Not sure if he was correct or not (he probably just wanted the extra money a 1st class brought in... ;)) but I've always been getting first class no matter what...

He was giving you good advice.

Roland1990
04-14-2009, 10:36 AM
Hey guys, I first of all want to thank for being allowed to get access to this site.

I have a question, I am a 18 year old guy currently living in Slovakia and am studying Management due to one issue that kind of ruined my dream about becoming a pilot. The problem is that I have red/green colourblindness with a percentage of 15% in the region. The question is if it really kicks me out of flying because I really want to be a pilot. The funny thing is that with the ishahara plates I can see some of the numbers within the red/green combination only some pictures get me mixed up.

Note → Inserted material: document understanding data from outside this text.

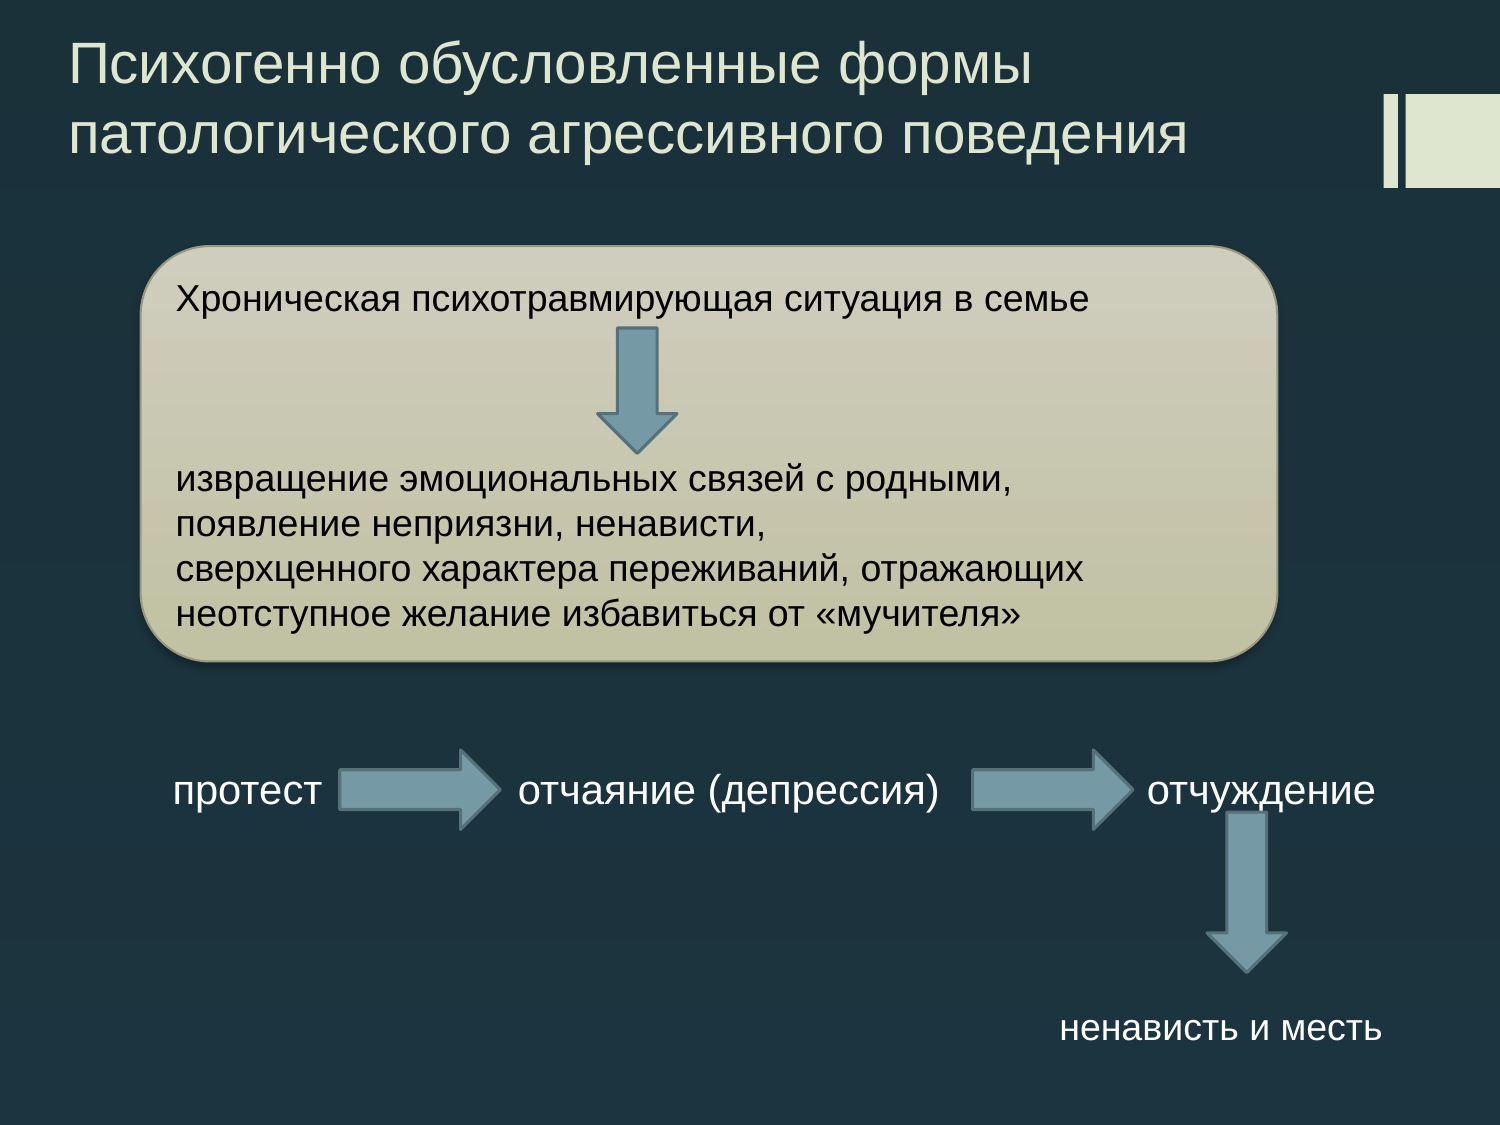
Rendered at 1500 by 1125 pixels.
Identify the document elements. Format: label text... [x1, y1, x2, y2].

title Психогенно обусловленные формы патологического агрессивного поведения [53, 0, 1350, 173]
text_box ненависть и месть [1044, 996, 1409, 1056]
list протест отчаяние (депрессия) отчуждение [150, 696, 1477, 961]
text_box Хроническая психотравмирующая ситуация в семье извращение эмоциональных связей с родными, появление неприязни, ненависти, сверхценного характера переживаний, отражающих неотступное желание избавиться от «мучителя» [139, 245, 1279, 663]
text_box [971, 748, 1135, 831]
text_box [1205, 810, 1288, 974]
text_box [338, 748, 502, 831]
text_box [596, 326, 679, 455]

Please help me and give me a hint or two in order to be smarter. I am really happy about having the opertunity to ask people who have more expirience.

rickair7777
04-14-2009, 11:11 AM
Hey guys, I first of all want to thank for being allowed to get access to this site.

I have a question, I am a 18 year old guy currently living in Slovakia and am studying Management due to one issue that kind of ruined my dream about becoming a pilot. The problem is that I have red/green colourblindness with a percentage of 15% in the region. The question is if it really kicks me out of flying because I really want to be a pilot. The funny thing is that with the ishahara plates I can see some of the numbers within the red/green combination only some pictures get me mixed up.

Please help me and give me a hint or two in order to be smarter. I am really happy about having the opertunity to ask people who have more expirience.

Medical standards vary significantly from one country to the next. It all depends on where you want to fly...you will need to talk with someone who is familiar with the rules there.

Roland1990
04-14-2009, 11:45 AM
Medical standards vary significantly from one country to the next. It all depends on where you want to fly...you will need to talk with someone who is familiar with the rules there.

Hey thanks for the quick reply, I mean i aint the guy who wants to fly jumbojets and a380s I would satisfy myself with a A319/320 but the thing is I would like to fly in europe but I wouldnt mind the US. I mean the thing is that I just want to know if it is possible for me to aquire a pilots license.

Roland1990
04-15-2009, 12:42 PM
this means I am red/green colour defficient, does that mean i could be a airline pilot? because I aint colour blind in that case because I can see colours well.

BetsyMiller
10-21-2011, 07:25 AM
Before you do anything else, you should take your son to a professional to have an Ishihara Color Test (http://www.colormax.org) done. This will let you know the exact nature of his colorblindness. Then you can go from there is selecting the appropriate treatment options. Hope this helps!

lbfowlerjrmd
10-21-2011, 04:48 PM
agree w ms miller, but stay in compliance with the faa's specific requests.

ndkid
04-14-2012, 06:06 AM
Does anyone know which color vision test fedex uses on it'c company-administered exam?